[Opening INFORMATION SUPPLIED section]
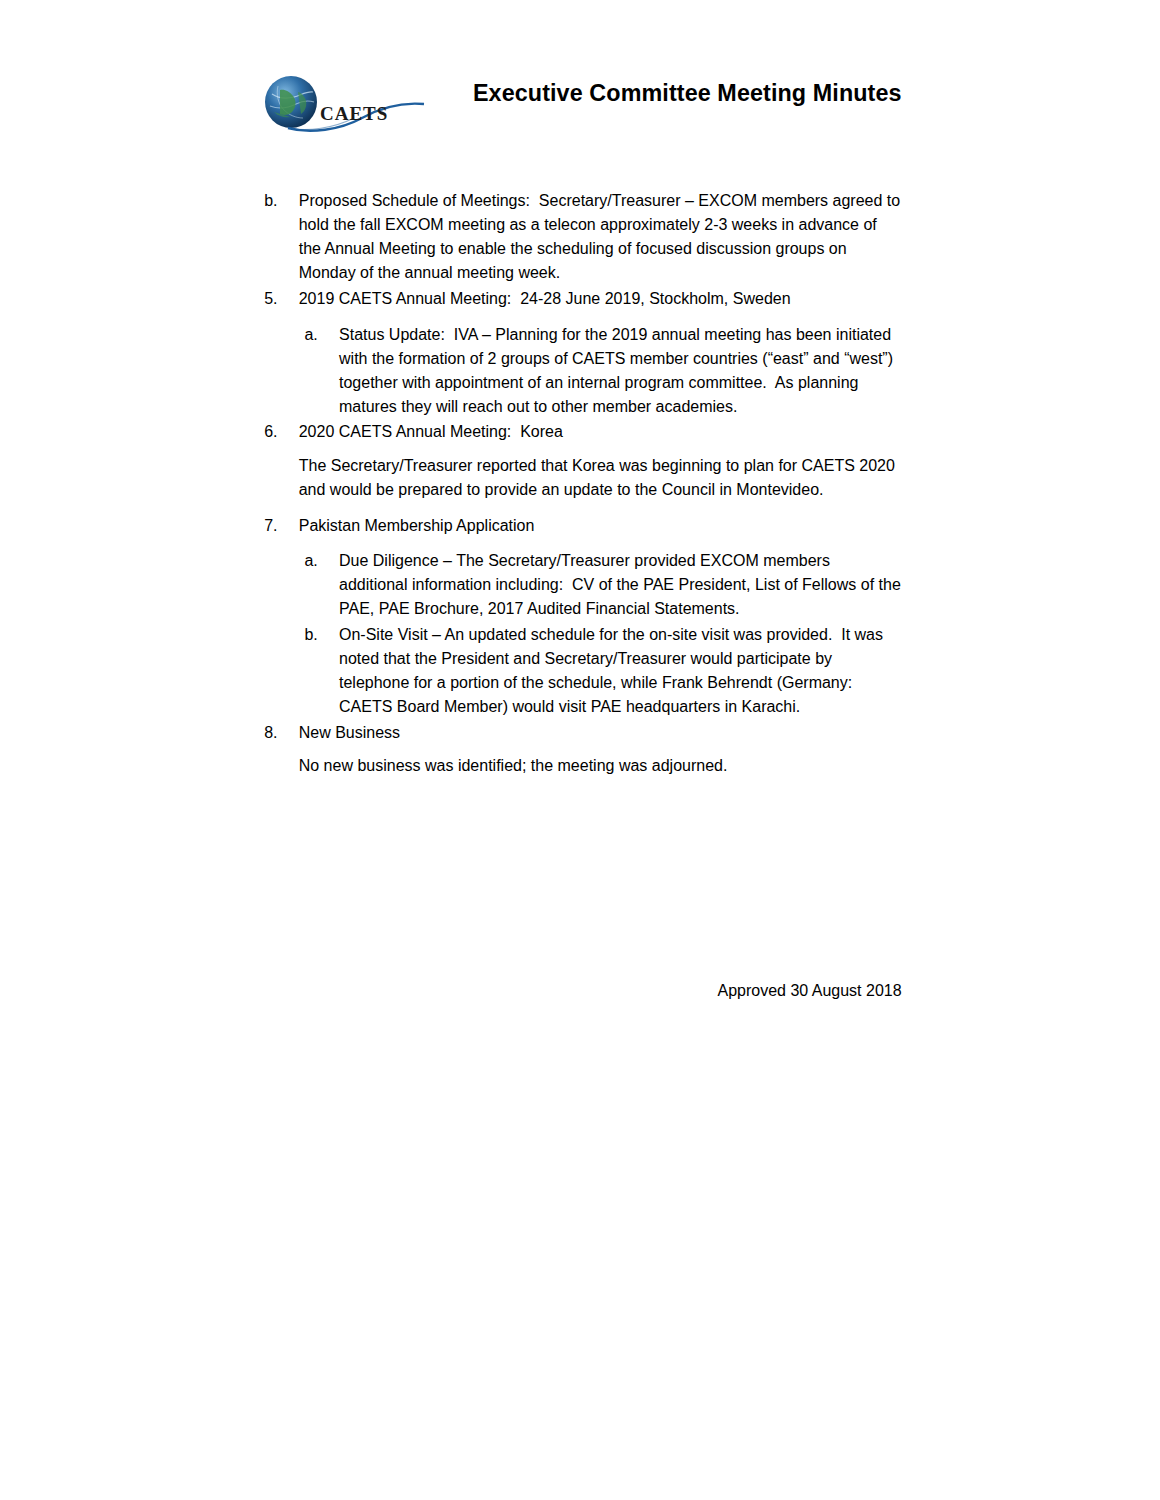CAETS
Executive Committee Meeting Minutes
Proposed Schedule of Meetings: Secretary/Treasurer – EXCOM members agreed to hold the fall EXCOM meeting as a telecon approximately 2-3 weeks in advance of the Annual Meeting to enable the scheduling of focused discussion groups on Monday of the annual meeting week.
2019 CAETS Annual Meeting: 24-28 June 2019, Stockholm, Sweden
Status Update: IVA – Planning for the 2019 annual meeting has been initiated with the formation of 2 groups of CAETS member countries (“east” and “west”) together with appointment of an internal program committee. As planning matures they will reach out to other member academies.
2020 CAETS Annual Meeting: Korea
The Secretary/Treasurer reported that Korea was beginning to plan for CAETS 2020 and would be prepared to provide an update to the Council in Montevideo.
Pakistan Membership Application
Due Diligence – The Secretary/Treasurer provided EXCOM members additional information including: CV of the PAE President, List of Fellows of the PAE, PAE Brochure, 2017 Audited Financial Statements.
On-Site Visit – An updated schedule for the on-site visit was provided. It was noted that the President and Secretary/Treasurer would participate by telephone for a portion of the schedule, while Frank Behrendt (Germany: CAETS Board Member) would visit PAE headquarters in Karachi.
New Business
No new business was identified; the meeting was adjourned.
Approved 30 August 2018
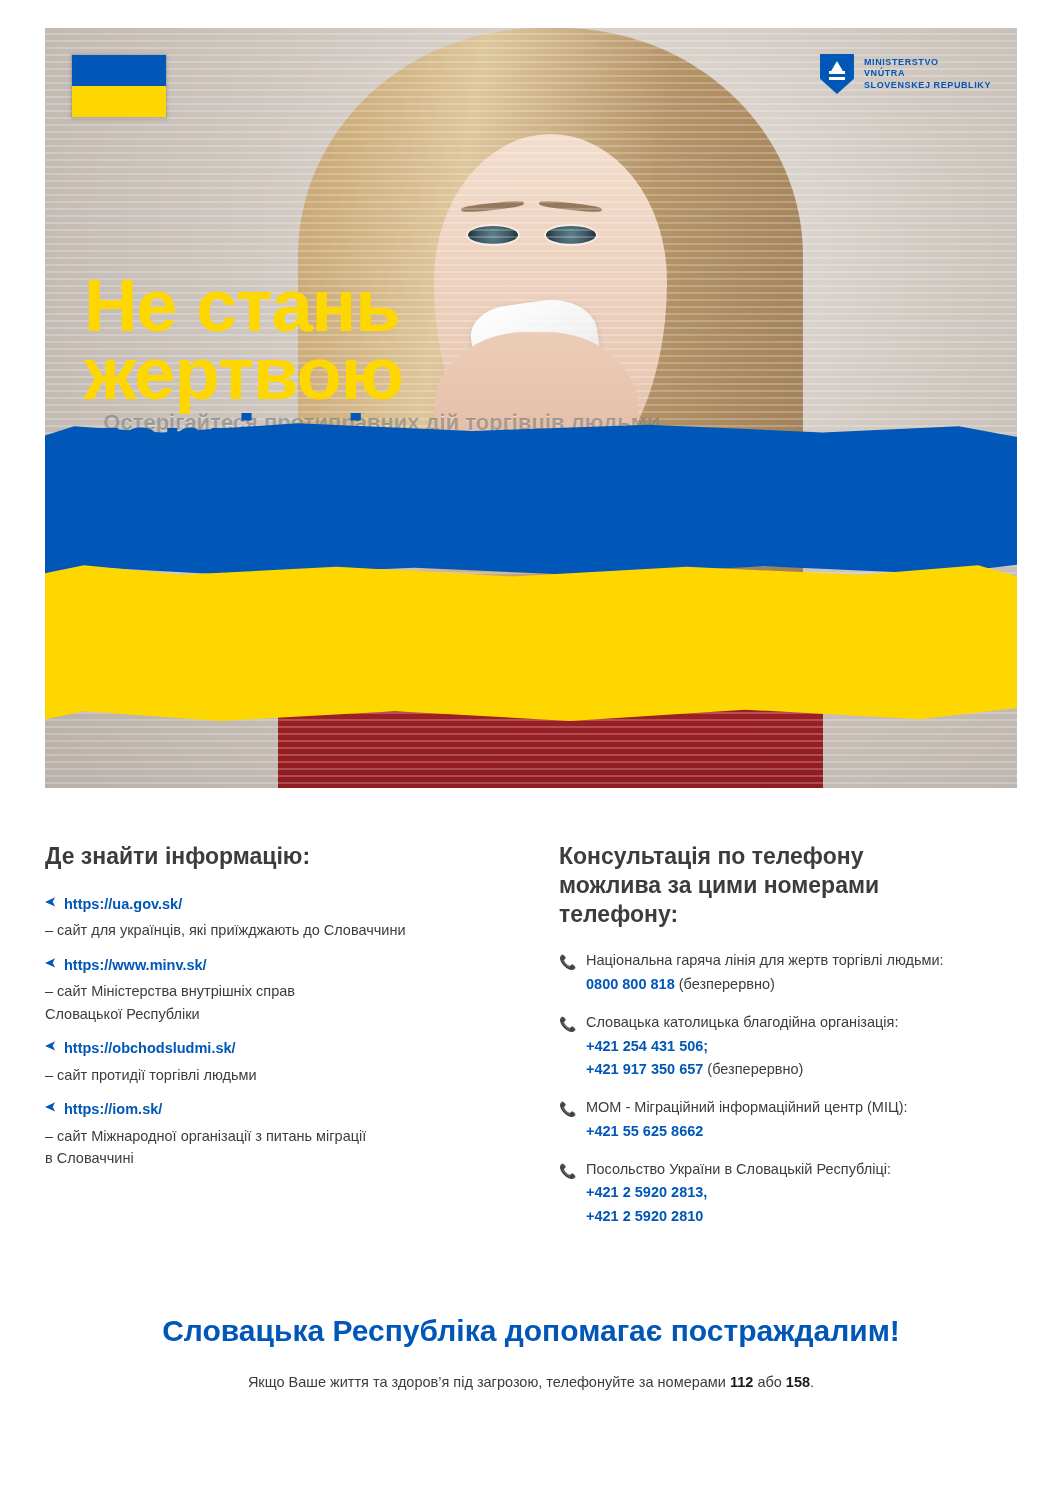Ministerstvo
vnútra
Slovenskej republiky
Остерігайтеся протиправних дій торгівців людьми.
Вони можуть скористатися Вашою нинішньою складною ситуацією.
Не стань
жертвою
торгівлі
людьми!
Де знайти інформацію:
➤https://ua.gov.sk/
– сайт для українців, які приїжджають до Словаччини
➤https://www.minv.sk/
– сайт Міністерства внутрішніх справ
Словацької Республіки
➤https://obchodsludmi.sk/
– сайт протидії торгівлі людьми
➤https://iom.sk/
– сайт Міжнародної організації з питань міграції
в Словаччині
Консультація по телефону
можлива за цими номерами
телефону:
📞 Національна гаряча лінія для жертв торгівлі людьми: 0800 800 818 (безперервно)
📞 Словацька католицька благодійна організація: +421 254 431 506; +421 917 350 657 (безперервно)
📞 МОМ - Міграційний інформаційний центр (МІЦ): +421 55 625 8662
📞 Посольство України в Словацькій Республіці: +421 2 5920 2813, +421 2 5920 2810
Словацька Республіка допомагає постраждалим!
Якщо Ваше життя та здоров’я під загрозою, телефонуйте за номерами 112 або 158.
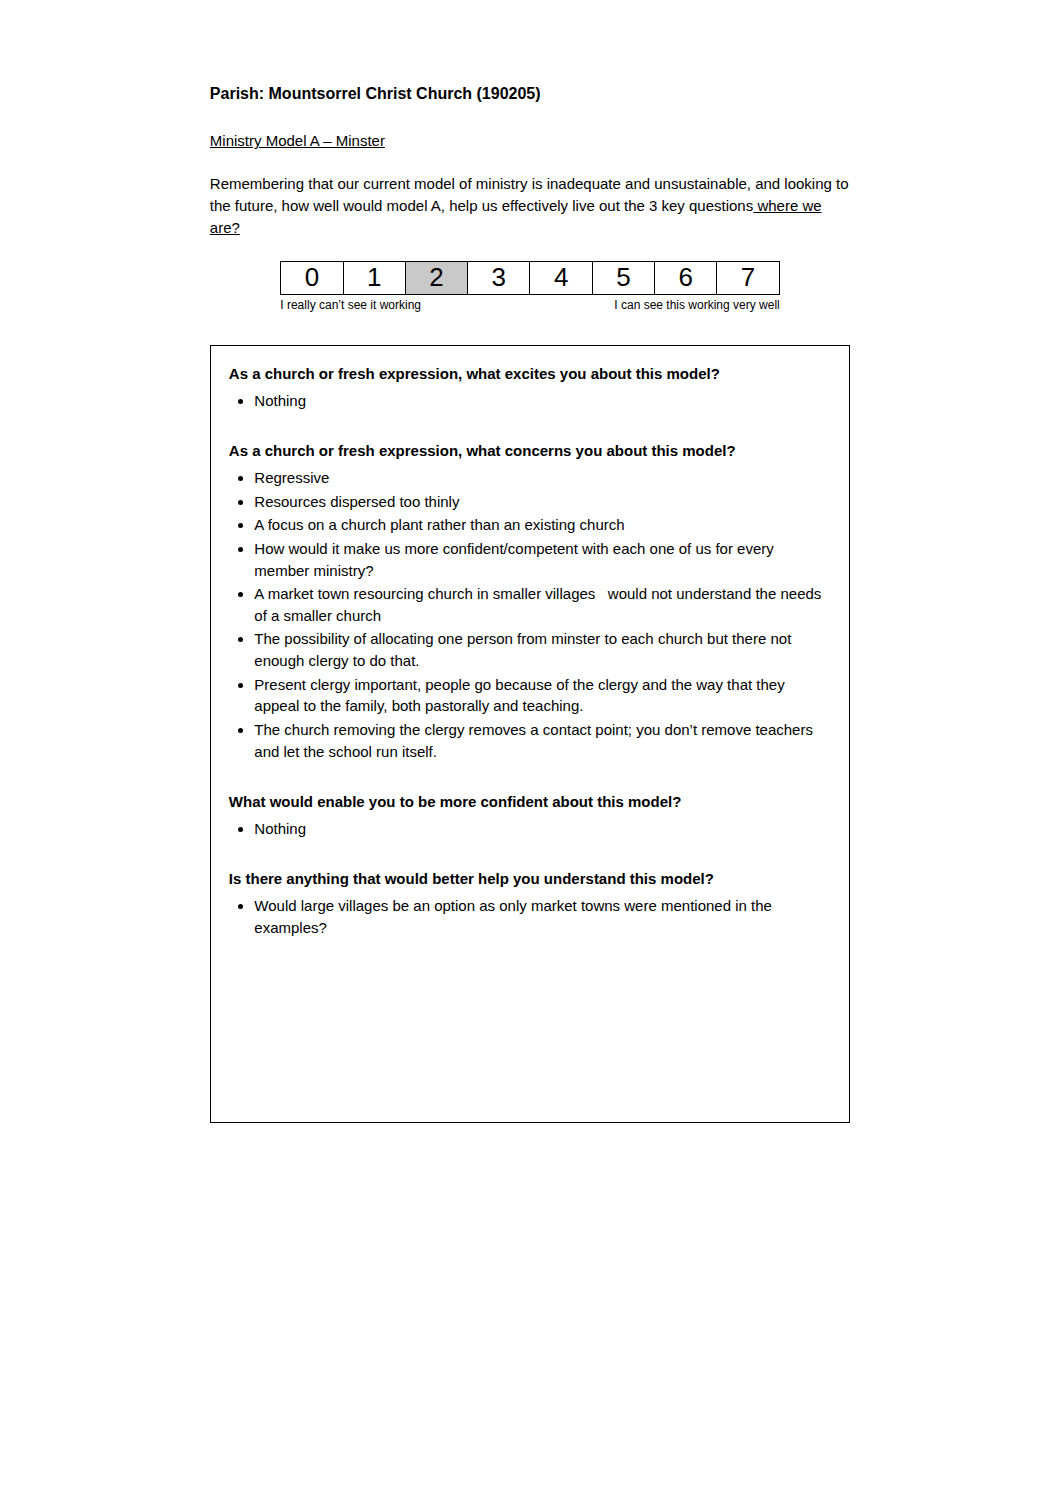Parish: Mountsorrel Christ Church (190205)
Ministry Model A – Minster
Remembering that our current model of ministry is inadequate and unsustainable, and looking to the future, how well would model A, help us effectively live out the 3 key questions where we are?
| 0 | 1 | 2 | 3 | 4 | 5 | 6 | 7 |
I really can’t see it working I can see this working very well
As a church or fresh expression, what excites you about this model?
Nothing
As a church or fresh expression, what concerns you about this model?
Regressive
Resources dispersed too thinly
A focus on a church plant rather than an existing church
How would it make us more confident/competent with each one of us for every member ministry?
A market town resourcing church in smaller villages would not understand the needs of a smaller church
The possibility of allocating one person from minster to each church but there not enough clergy to do that.
Present clergy important, people go because of the clergy and the way that they appeal to the family, both pastorally and teaching.
The church removing the clergy removes a contact point; you don’t remove teachers and let the school run itself.
What would enable you to be more confident about this model?
Nothing
Is there anything that would better help you understand this model?
Would large villages be an option as only market towns were mentioned in the examples?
[Closing INFORMATION SUPPLIED section]
● INSTRUCTIONS TO FOLLOW: Looking at the records above, how many lines contain "Словацька"? Answer with the number alone.

● OUTPUT FOR THIS TASK: 2